**SELECTED PASSAGE:**
If you're a die-hard
anti-book-marker, you may object that the margins, the space
between the lines, and the end-papers don’t give you room
enough. All right. How about using a scratch pad slightly
smaller than the page size of a book--so that the edges of the
sheets won't protrude? Make your index, outlines, and even your
notes on the pad, and then insert these sheets permanently
inside the front and back covers of the book.
Or, you may say that this
business of marking books is going to slow up your reading. it
probably will. That's one of the reasons for doing it. Most of us
have been taken in by the notion that speed of reading is a
measure of our intelligence. There is no such thing as the right
speed for intelligent reading. Some things should be read quickly
and effortlessly, and some should be read slowly and even
laboriously. The sign of intelligence in reading is the ability to
read different things differently according to their worth. In the
case of good books, the point is not to see how many of them you
can get through, but rather how many can get through you -- how
many you can make your own. A few friends are better than a
thousand acquaintances. If this be your aim, as it should be, you
will not be impatient if it takes more time and effort to read a
great book than it does a newspaper.

**PROVIDED MATERIAL:**
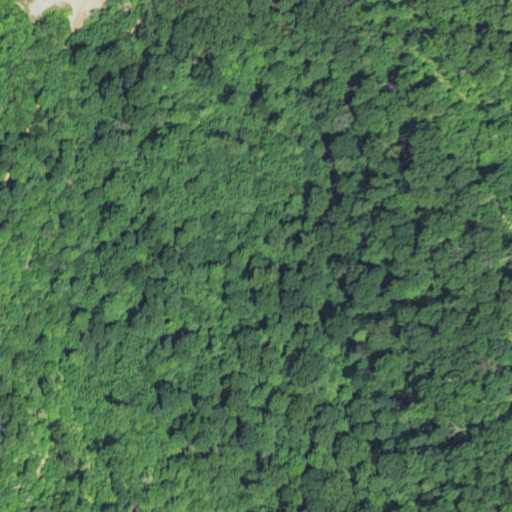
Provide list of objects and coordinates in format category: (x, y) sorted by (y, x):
road: (101, 85)
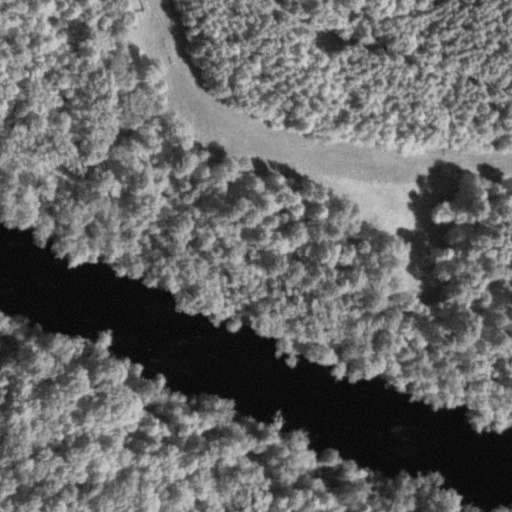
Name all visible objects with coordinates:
river: (254, 359)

**WRITTEN REQUEST:**
Reproduce the passage on marking books from "If you're a" to "of the book.", inclusive, with "notepad" in place of "scratch pad".

**ANSWER TO THE PROBLEM:**
If you're a die-hard
anti-book-marker, you may object that the margins, the space
between the lines, and the end-papers don’t give you room
enough. All right. How about using a notepad slightly
smaller than the page size of a book--so that the edges of the
sheets won't protrude? Make your index, outlines, and even your
notes on the pad, and then insert these sheets permanently
inside the front and back covers of the book.